# Exercise details
Reproduce the entries shown below only from the line with "n collected during" down to the line with "bout which topics", keeping both end lines and copying each one exactly.

Saved entries
+--
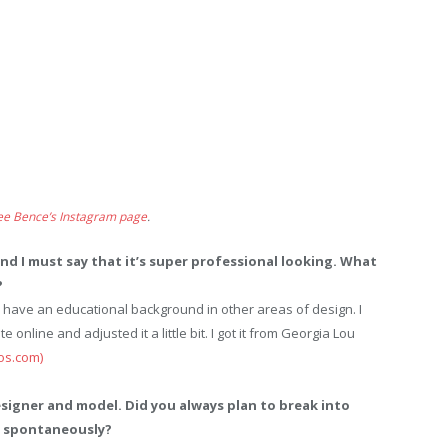
ee Bence’s Instagram page
.
 and I must say that it’s super professional looking. What
?
 have an educational background in other areas of design. I
e online and adjusted it a little bit. I got it from Georgia Lou
os.com)
esigner and model. Did you always plan to break into
ed spontaneously?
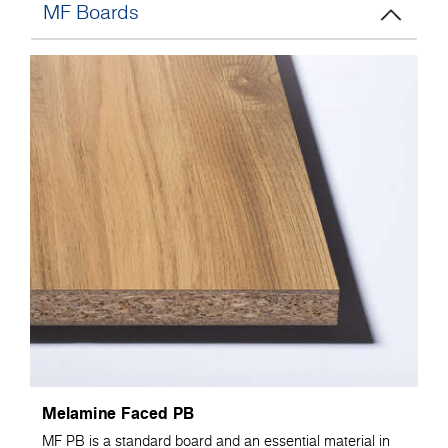
MF Boards
Melamine Faced PB
MF PB is a standard board and an essential material in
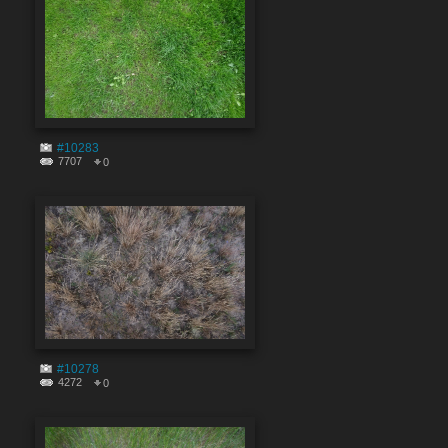
#10283
7707
0
#10278
4272
0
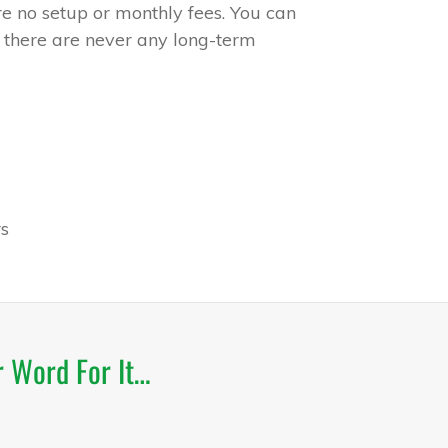
e no setup or monthly fees. You can
 there are never any long-term
s
r Word For It…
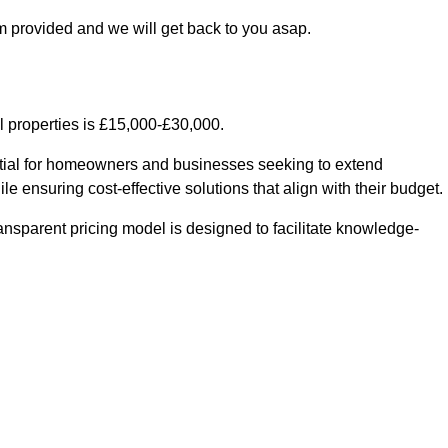
m provided and we will get back to you asap.
l properties is £15,000-£30,000.
ntial for homeowners and businesses seeking to extend
le ensuring cost-effective solutions that align with their budget.
ransparent pricing model is designed to facilitate knowledge-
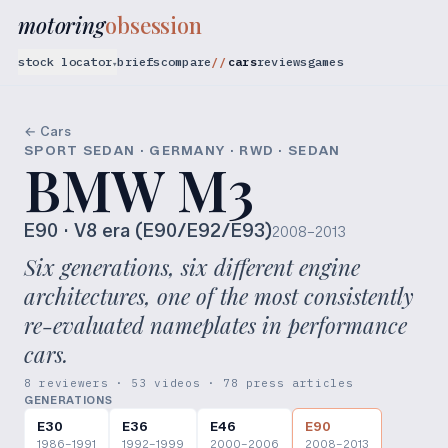
motoring
obsession
stock locator
briefs
compare
cars
reviews
games
▾
← Cars
SPORT SEDAN · GERMANY · RWD · SEDAN
BMW M3
E90
· V8 era (E90/E92/E93)
2008–2013
Six generations, six different engine
architectures, one of the most consistently
re-evaluated nameplates in performance
cars.
8 reviewers · 53 videos · 78 press articles
GENERATIONS
E30
E36
E46
E90
1986–1991
1992–1999
2000–2006
2008–2013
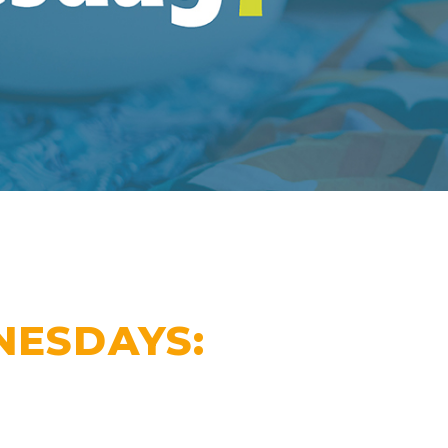
ESDAYS:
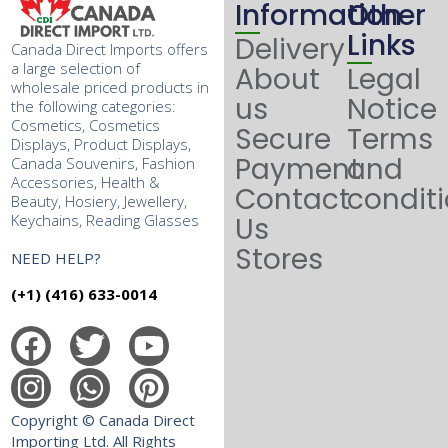
Information
Other
Links
Delivery
Canada Direct Imports offers
a large selection of
About
Legal
wholesale priced products in
us
Notice
the following categories:
Cosmetics, Cosmetics
Secure
Terms
Displays, Product Displays,
Payment
and
Canada Souvenirs, Fashion
Accessories, Health &
Contact
condit
Beauty, Hosiery, Jewellery,
Keychains, Reading Glasses
Us
Stores
NEED HELP?
(+1) (416) 633-0014
Copyright © Canada Direct
Importing Ltd. All Rights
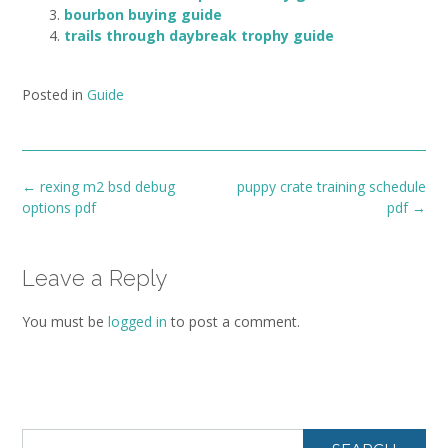
bourbon buying guide
trails through daybreak trophy guide
Posted in
Guide
Post
←
rexing m2 bsd debug
puppy crate training schedule
navigation
options pdf
pdf
→
Leave a Reply
You must be
logged in
to post a comment.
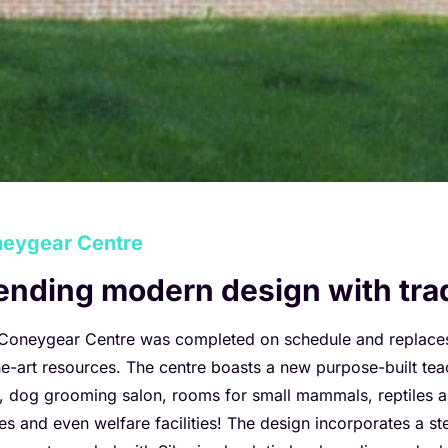
eygear Centre
ending modern design with tra
Coneygear Centre was completed on schedule and replaces o
he-art resources. The centre boasts a new purpose-built teac
e, dog grooming salon, rooms for small mammals, reptiles an
ces and even welfare facilities! The design incorporates a s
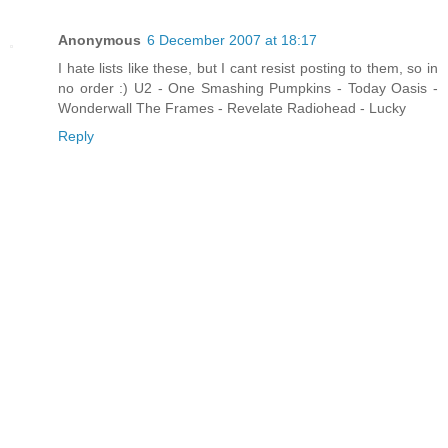
Anonymous
6 December 2007 at 18:17
I hate lists like these, but I cant resist posting to them, so in
no order :) U2 - One Smashing Pumpkins - Today Oasis -
Wonderwall The Frames - Revelate Radiohead - Lucky
Reply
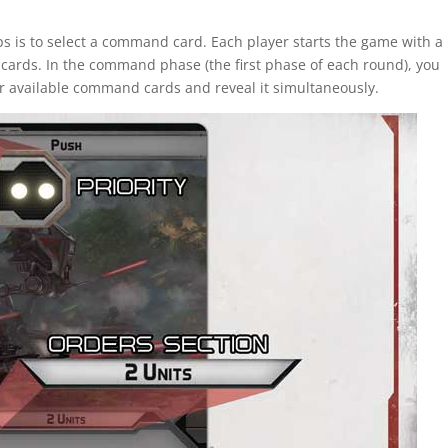
oops is to select a command card. Each player starts the game with a
ards. In the command phase (the first phase of each round), you
r available command cards and reveal it simultaneously.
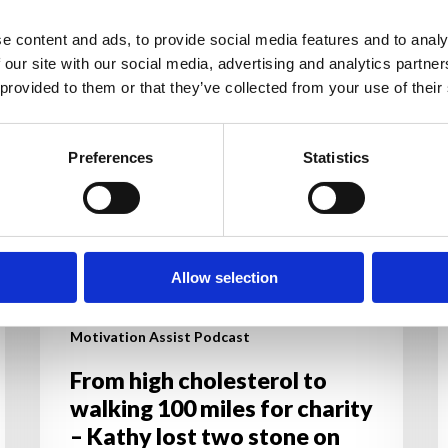
cholesterol
b
to
c
e content and ads, to provide social media features and to analy
walking
s
 our site with our social media, advertising and analytics partn
100
y
 provided to them or that they’ve collected from your use of their
miles
g
for
a
Preferences
Statistics
charity
y
–
d
Kathy
lost
two
Allow selection
stone
on
Motivation Assist Podcast
Motivation’s
online
From high cholesterol to
programme.
walking 100 miles for charity
– Kathy lost two stone on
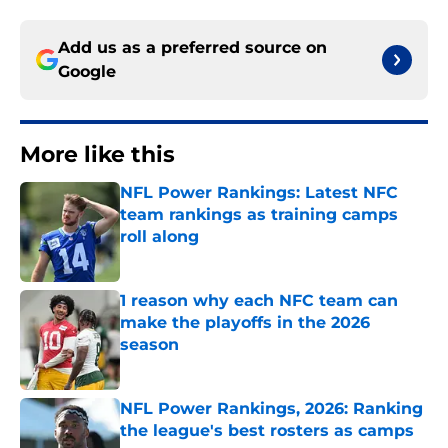
Add us as a preferred source on
Google
More like this
NFL Power Rankings: Latest NFC
team rankings as training camps
roll along
Published by on Invalid Date
1 reason why each NFC team can
make the playoffs in the 2026
season
Published by on Invalid Date
NFL Power Rankings, 2026: Ranking
the league's best rosters as camps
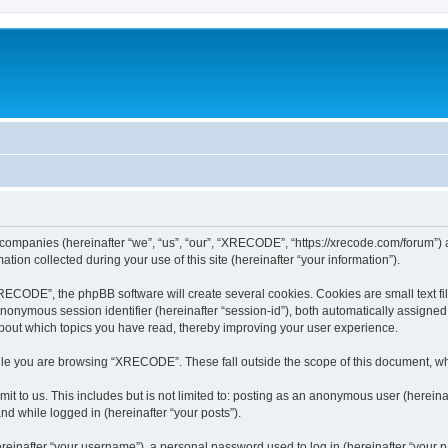
 companies (hereinafter “we”, “us”, “our”, “XRECODE”, “https://xrecode.com/forum”) a
n collected during your use of this site (hereinafter “your information”).
CODE”, the phpBB software will create several cookies. Cookies are small text file
 anonymous session identifier (hereinafter “session-id”), both automatically assigne
bout which topics you have read, thereby improving your user experience.
le you are browsing “XRECODE”. These fall outside the scope of this document, wh
it to us. This includes but is not limited to: posting as an anonymous user (here
and while logged in (hereinafter “your posts”).
inafter “your username”), a personal password used to log in (hereinafter “your pa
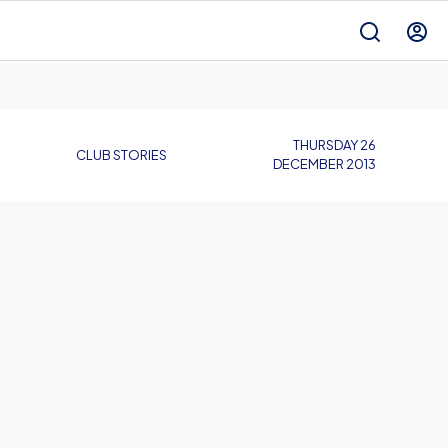
THURSDAY 26
CLUB STORIES
DECEMBER 2013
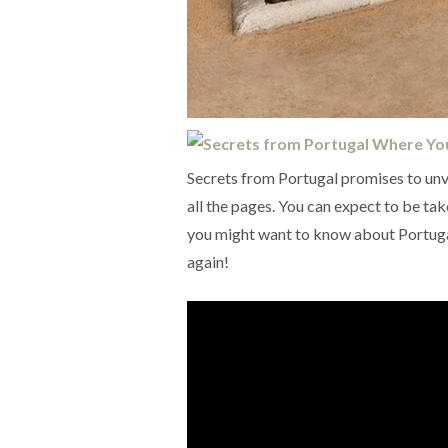
Secrets from Portugal promises to unv
all the pages. You can expect to be take
you might want to know about Portugal
again!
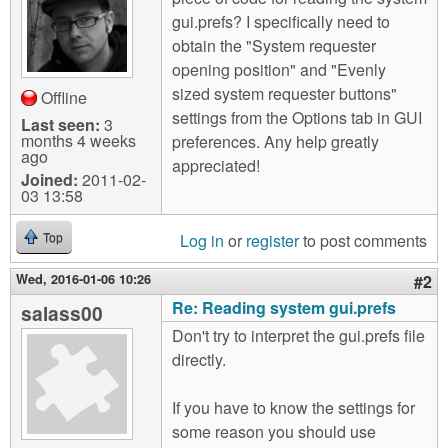
m
gui.prefs? I specifically need to
n
Contact us
obtain the "System requester
opening position" and "Evenly
Login
g
sized system requester buttons"
Offline
settings from the Options tab in GUI
Last seen:
3
months 4 weeks
preferences. Any help greatly
ago
appreciated!
Joined:
2011-02-
03 13:58
Log in
or
register
to post comments
Top
Wed, 2016-01-06 10:26
#2
Re: Reading system gui.prefs
salass00
Don't try to interpret the gui.prefs file
directly.
If you have to know the settings for
some reason you should use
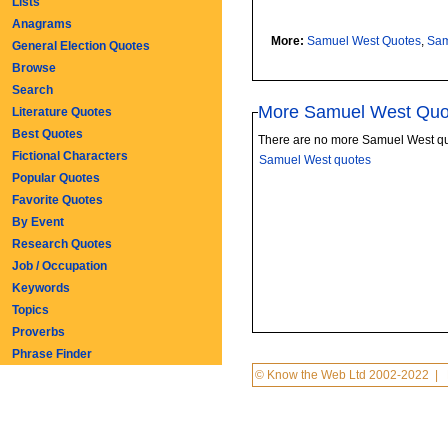
Lists
Anagrams
More:
Samuel West Quotes
,
Sam
General Election Quotes
Browse
Search
More Samuel West Quo
Literature Quotes
Best Quotes
There are no more Samuel West qu
Fictional Characters
Samuel West quotes
Popular Quotes
Favorite Quotes
By Event
Research Quotes
Job / Occupation
Keywords
Topics
Proverbs
Phrase Finder
© Know the Web Ltd 2002-2022
|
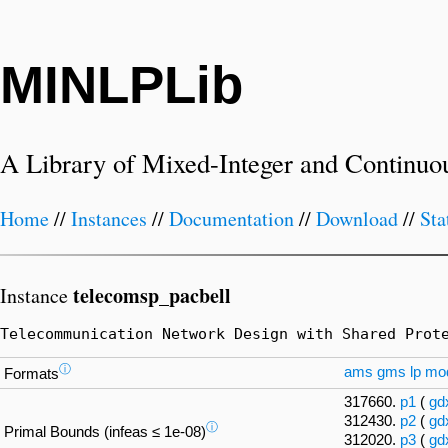
MINLPLib
A Library of Mixed-Integer and Continuo
Home
//
Instances
//
Documentation
//
Download
//
Sta
telecomsp_pacbell
Instance
Telecommunication Network Design with Shared Prot
ⓘ
ams
gms
lp
mo
Formats
317660.
p1
(
gd
312430.
p2
(
gd
ⓘ
Primal Bounds (infeas ≤ 1e-08)
312020.
p3
(
gd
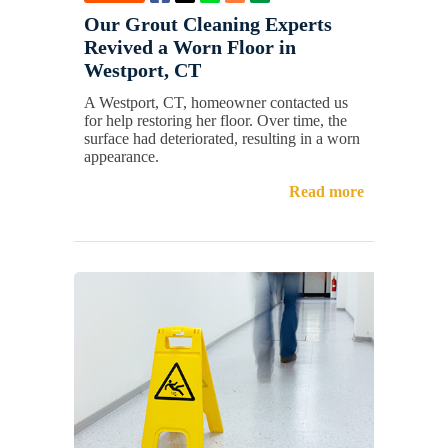
Our Grout Cleaning Experts
Revived a Worn Floor in
Westport, CT
A Westport, CT, homeowner contacted us
for help restoring her floor. Over time, the
surface had deteriorated, resulting in a worn
appearance.
Read more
+--
# Task result
n collected during your use of this site (hereinafter “your information”).
CODE”, the phpBB software will create several cookies. Cookies are small text file
 anonymous session identifier (hereinafter “session-id”), both automatically assigne
bout which topics you have read, thereby improving your user experience.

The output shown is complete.